Finding Values - - Mar 13th 2010
I hate my life. It's also true that I love my life. I have no compass and have no idea where I am going. My Father, whom I took care of and looked up to, died after a brief illness last summer. I lived with him and he was the center of my world after the death of my Mom 8 years ago and the subsequent end of my marriage of 20 years a few years after that. When my Dad became ill, suddenly siblings who were unavailable to assist with him before, came forth and started to try and give orders for his care. None of them wanted to get their hands dirty, they only wanted to tell me how to do it. After my Father's passing, my oldest brother, who had bought my Father's house from him many years ago for a fraction of it's worth, gave me 5 weeks to move. Two days before I was supposed to be out, his wife and her kids showed up and started remodeling the home. I had no one to help me move. I did what I could but I lost a lot of my stuff (they moved what was left to the front yard where it sat for months) My Father and I had discussed this happening but he did not foresee it. He did not think my brother would be so cruel but alas, his wife was, if not him. My Dad left his life insurance to me, a small amount, enough to get me moved. My brother wanted me to give him the money for the funeral. I refused. He hasn't spoke to me since, nor two of my sisters who were instrumental in my eyes in making my Dad's last days harder for him. I do not miss these people, they were cruel to me most of my life but I cannot get over the grief I feel for the loss of my Dad. To top it all off, I am not sure if my roommate is reliable, my health is horrible and I am facing probably having to have both hips replaced and knee surgery.
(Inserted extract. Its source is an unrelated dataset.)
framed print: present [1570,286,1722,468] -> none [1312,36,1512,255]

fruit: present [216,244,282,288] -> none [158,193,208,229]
I am 49 but I feel like I am dying and so I am reading your website and come upon the article about imagining your funeral, etc and all I can imagine is that no one will come except for my room mate and my boss and I am not real sure about those two. Maybe my two other brothers and one of my sisters. It's just so sad to me...I miss my great nephew, who's mother is not talking to me now because her Dad isn't. All attempts for contact have no response. I have written horrible things to people in my grief and anger, which only further alienated me from those I had left.
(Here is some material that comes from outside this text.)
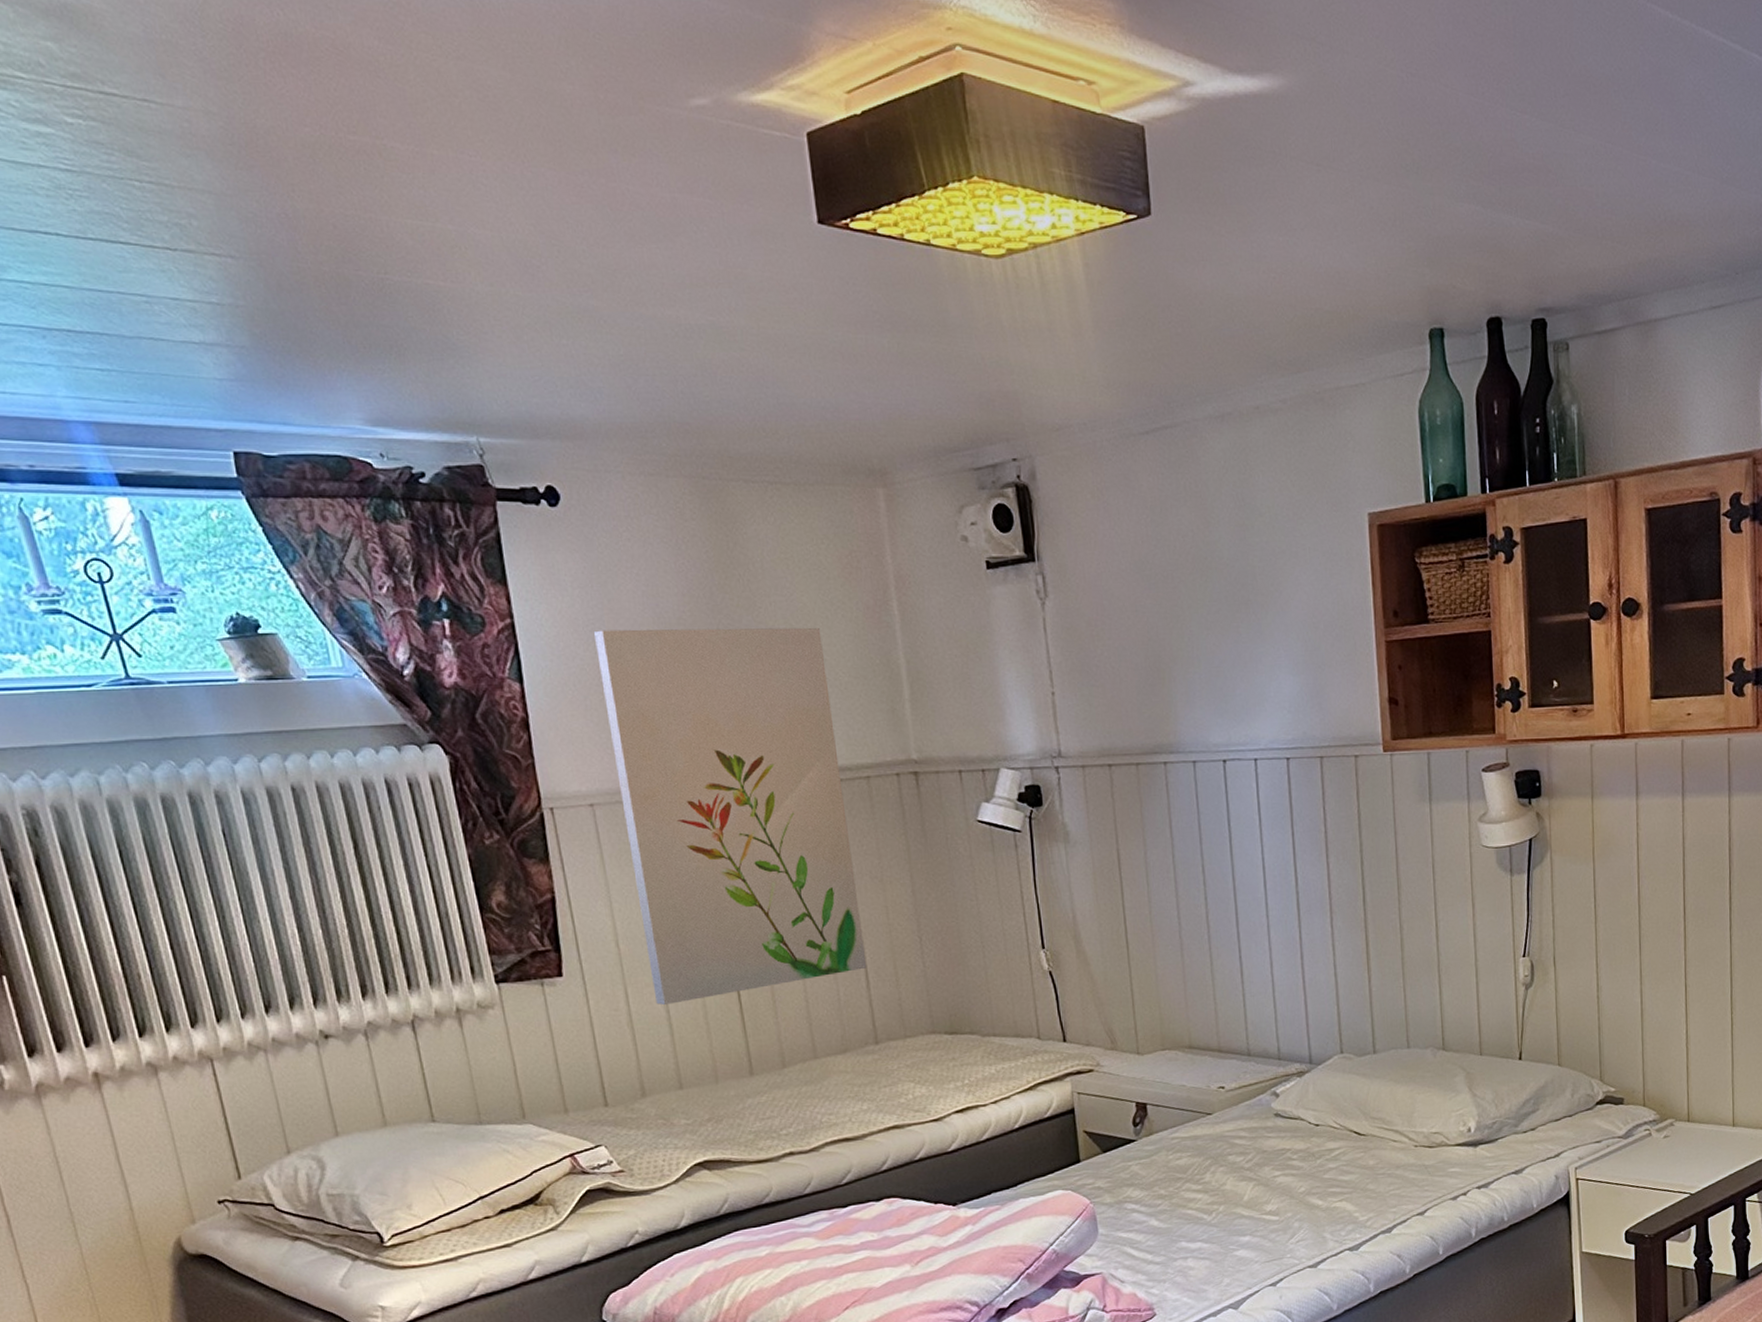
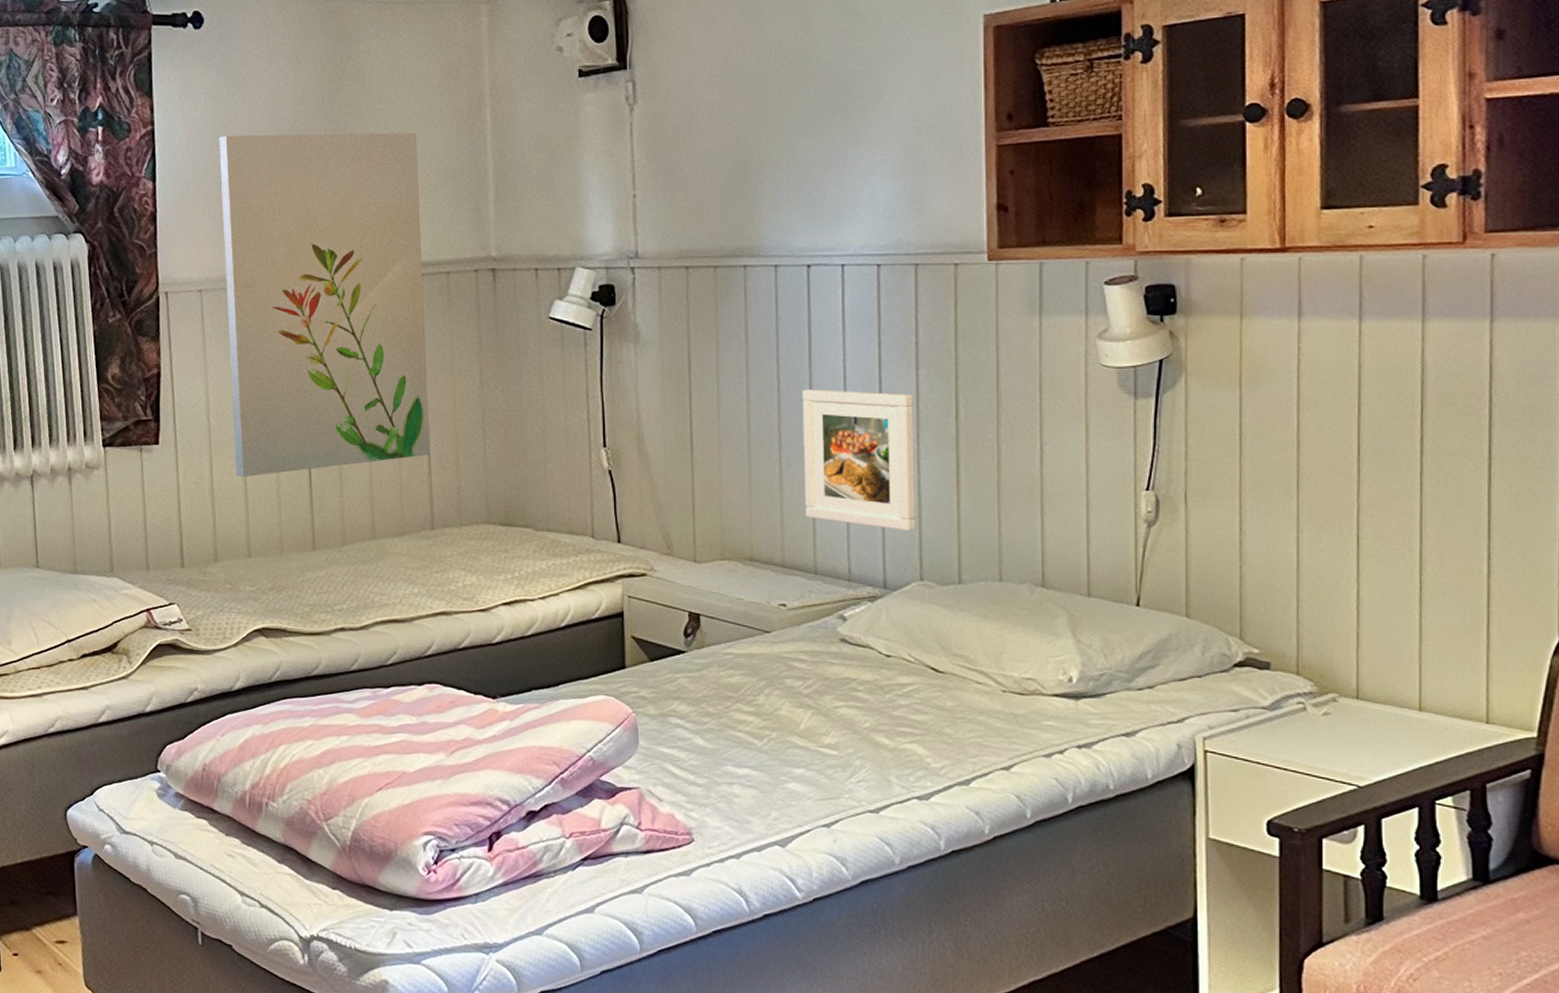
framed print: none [1225,880,1335,1010] -> present [801,389,916,532]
I do not know how I will pay for the surgeries I need. I was on social security disability for awhiile but returned to work a year ago and so they are cutting that and I have Medicare coverage but it won't pay for it all. I need glasses, dental work...it doesn't end. I make 11 dollars an hour...how will I survive? I think it may be too expensive for me to live any longer. I have a daughter who is 30 years old who has addiction and medical issues herself and is very undependable.
I was always the one everyone depended on and now no one needs me except my job and I can barely walk so I am not sure how long this will last.
I guess I just needed to get this out. I know I am miserable and miserable to be around and I am struggling to just find some kind of joy in my life.
Thanks for listening, if anyone read this far.